What Jesus Never Said
There are lots of things Jesus didn't say. But pastor Will Davis Jr., author of 10 Things Jesus Never Said: And Why You Should Stop Believing Them (Revell), focuses on two main categories: expressions of disapproval and permission to judge. The effect is to counteract judgmentalism against both oneself and others. So Davis aims to comfort Christians who suffer from performance anxiety as well as challenge those who indulge in self-righteousness.
The expressions of disapproval we never hear from Jesus include, for instance: "I'm so disappointed in you," "This wouldn't be happening if you were a better Christian," and "I've given up on you." These have no place in the Bible and, I would add, do not even bear much resemblance to Jesus' many words of warning and condemnation. Jesus' words can be scathing and terrifying (just ask the Pharisees), whereas Davis is concerned with people who are not terrified but suffer from low self-esteem. He wants to help them get rid of the tapes they play in their heads that tell them, when they're disappointed with themselves, that God must be disappointed too.
Then there are examples of the permission to judge that Jesus never gives us: "It's okay not to love certain people," "Everyone should believe and act like you do," and "You don't have to forgive someone who really hurts you." The overarching concern here, and indeed throughout the book, is to replace legalism with a life of grace. If Davis gets his way, the church would be a kinder place, one not so apt to wound people.

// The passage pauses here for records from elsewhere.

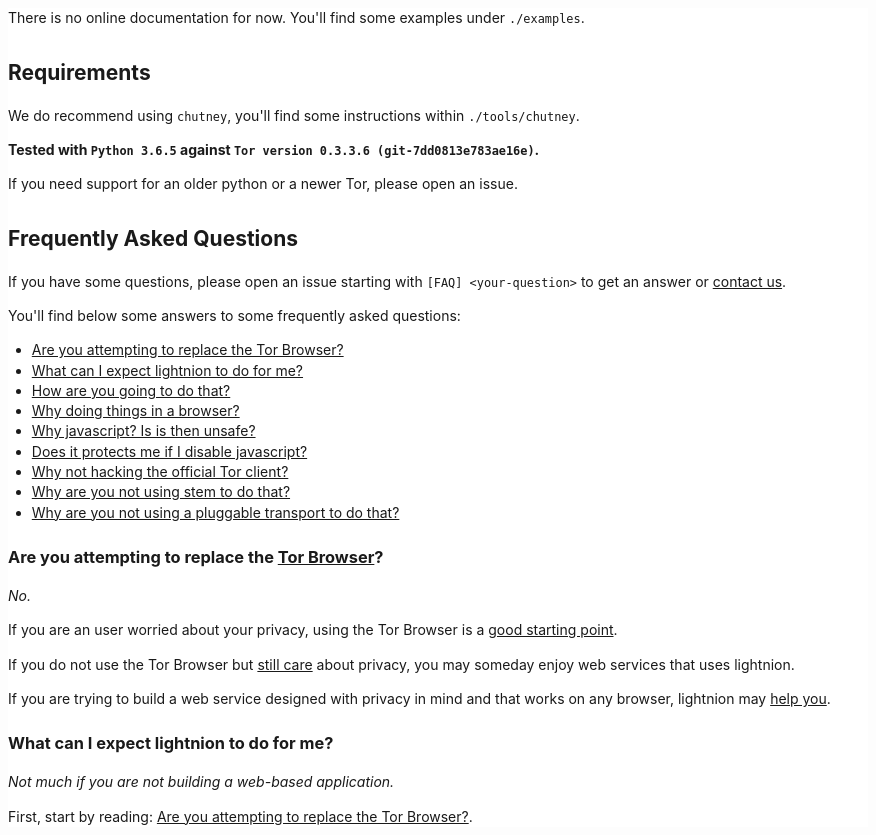 There is no online documentation for now. You'll find some examples under
`./examples`.


Requirements
------------

We do recommend using `chutney`, you'll find some instructions
within `./tools/chutney`.

**Tested with `Python 3.6.5` against
`Tor version 0.3.3.6 (git-7dd0813e783ae16e)`.**

If you need support for an older python or a newer Tor, please open an issue.

Frequently Asked Questions
--------------------------

If you have some questions, please open an issue starting with
`[FAQ] <your-question>` to get an answer or [contact us](#contact).

You'll find below some answers to some frequently asked questions:

 - [Are you attempting to replace the Tor Browser?](#are-you-attempting-to-replace-the-tor-browser)
 - [What can I expect lightnion to do for me?](#what-can-i-expect-lightnion-to-do-for-me)
 - [How are you going to do that?](#how-are-you-going-to-do-that)
 - [Why doing things in a browser?](#why-doing-things-in-a-browser)
 - [Why javascript? Is is then unsafe?](#why-javascript-is-is-then-unsafe)
 - [Does it protects me if I disable javascript?](#does-it-protects-me-if-i-disable-javascript)
 - [Why not hacking the official Tor client?](#why-not-hacking-the-official-tor-client)
 - [Why are you not using stem to do that?](#why-are-you-not-using-stem-to-do-that)
 - [Why are you not using a pluggable transport to do that?](#why-are-you-not-using-a-pluggable-transport-to-do-that)

### Are you attempting to replace the [Tor Browser](https://www.torproject.org/projects/torbrowser.html.en)?

_No._

If you are an user worried about your privacy, using the Tor Browser is a [good
starting point](https://www.torproject.org/docs/faq.html.en#WhatIsTor).

If you do not use the Tor Browser but
[still care](https://www.torproject.org/docs/faq.html.en#TBBOtherBrowser)
about privacy, you may someday enjoy web services that uses lightnion.

If you are trying to build a web service designed with privacy in mind
and that works on any browser, lightnion may
[help you](#what-can-i-expect-lightnion-to-do-for-me).

### What can I expect lightnion to do for me? 

_Not much if you are not building a web-based application._

First, start by reading:
[Are you attempting to replace the Tor Browser?](#are-you-attempting-to-replace-the-tor-browser).
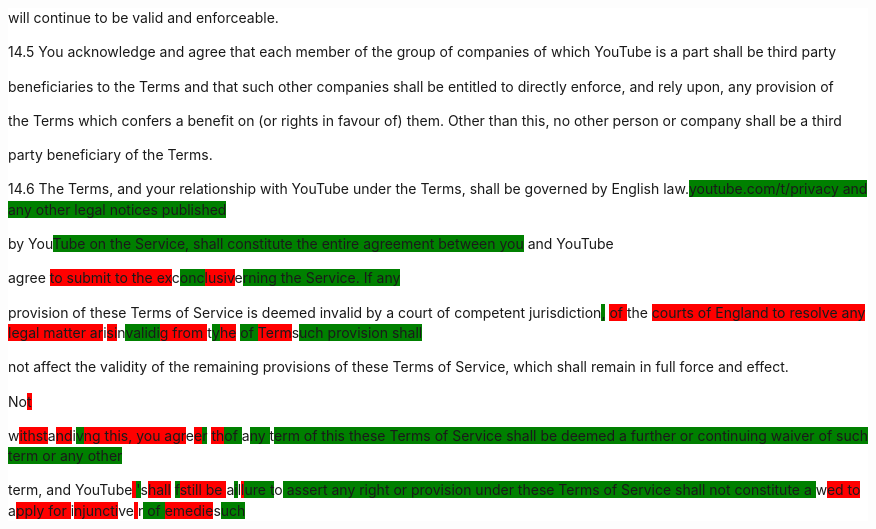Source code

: 
will continue to be valid and enforceable.


14.5 You acknowledge and agree that each member of the group of companies of which YouTube is a part shall be third party


beneficiaries to the Terms and that such other companies shall be entitled to directly enforce, and rely upon, any provision of


the Terms which confers a benefit on (or rights in favour of) them. Other than this, no other person or company shall be a third


party beneficiary of the Terms.


14.6 The Terms, and your relationship with YouTube under the Terms, shall be governed by English la</span>w.<span style="background-color: green;">youtube.com/t/privacy and any other legal notices published


by</span> You<span style="background-color: green;">Tube on the Service, shall constitute the entire agreement between you</span> and YouTube<span style="background-color: red;">


agree</span> <span style="background-color: red;">to submit to the ex</span>c<span style="background-color: green;">onc</span><span style="background-color: red;">lusiv</span>e<span style="background-color: green;">rning the Service. If any


provision of these Terms of Service is deemed invalid by a court of competent</span> jurisdiction<span style="background-color: green;">,</span> <span style="background-color: red;">of </span>the <span style="background-color: red;">courts of England to resolve any legal matter ar</span>i<span style="background-color: red;">si</span>n<span style="background-color: green;">validi</span><span style="background-color: red;">g from </span>t<span style="background-color: green;">y</span><span style="background-color: red;">he</span> <span style="background-color: green;">of </span><span style="background-color: red;">Term</span>s<span style="background-color: green;">uch provision shall


not affect the validity of the remaining provisions of these Terms of Service, which shall remain in full force and effect</span>.<span style="background-color: green;"> </span><span style="background-color: red;">


</span>No<span style="background-color: red;">t</span><span style="background-color: green;">


</span>w<span style="background-color: red;">ithst</span>a<span style="background-color: red;">nd</span>i<span style="background-color: green;">v</span><span style="background-color: red;">ng this, you agr</span>e<span style="background-color: red;">e</span><span style="background-color: green;">r</span> <span style="background-color: red;">th</span><span style="background-color: green;">of </span>a<span style="background-color: green;">ny </span>t<span style="background-color: green;">erm of this these Terms of Service shall be deemed a further or continuing waiver of such term or any other


term, and</span> YouTube<span style="background-color: red;"> </span><span style="background-color: green;">'</span>s<span style="background-color: red;">hall</span> <span style="background-color: green;">f</span><span style="background-color: red;">still be </span>a<span style="background-color: green;">i</span>l<span style="background-color: red;">l</span><span style="background-color: green;">ure t</span>o<span style="background-color: green;"> assert any right or provision under these Terms of Service shall not constitute a </span>w<span style="background-color: red;">ed to </span>a<span style="background-color: red;">pply for </span>i<span style="background-color: red;">njuncti</span>ve<span style="background-color: red;"> </span>r<span style="background-color: green;"> of </span><span style="background-color: red;">emedie</span>s<span style="background-color: green;">uch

Perhaps the most important thing Jesus did say, Davis suggests in his first chapter, is "Come to me, all you who are weary and burdened, and I will give you rest" (Matt. 11:28). He goes on to quote several other passages in which Jesus says, in effect: "I am what you're looking for." For my money, this is the best moment in the book.
Other moments are less endearing. In his enthusiasm for grace, Davis sometimes skirts the borders of antinomianism, and more than once crosses over. He teaches the baleful new form of eternal security doctrine, which tries to assure us that those who have once accepted Christ can proceed to reject him, never repent of it, and still be saved. In this doctrine, grace becomes an abstract principle of salvation that floats free of the person of Christ.
But Davis is not really addressing people who fear damnation. He is writing for Christians who feel pretty comfortably saved but worry there's something second-rate about their Christian lives. Their experience of disapproval is not like being afraid of an angry father, but rather like the guilt induced by manipulative parents who say your behavior makes them feel sad. Davis's book is about getting free from the devastating emotional effect of internalizing this kind of manipulation. It's a good story, so far as it goes. But better still, I think, would be to learn to be sinners who fear God and repent.
In his conclusion, which is the second best moment in the book, Davis does give us something better than antinomianism. We are not left with a grace that bears all our burdens while we have no work to do. Rather, Jesus gives us burdens of his own when he says, "Take my yoke upon you and learn from me …. For my yoke is easy and my burden is light" (Matt. 11:29-30). That yoke is a life of learning, love, and service. It includes hard work and even suffering, but removes the heavy psychological burden of performance anxiety. It's a good trade.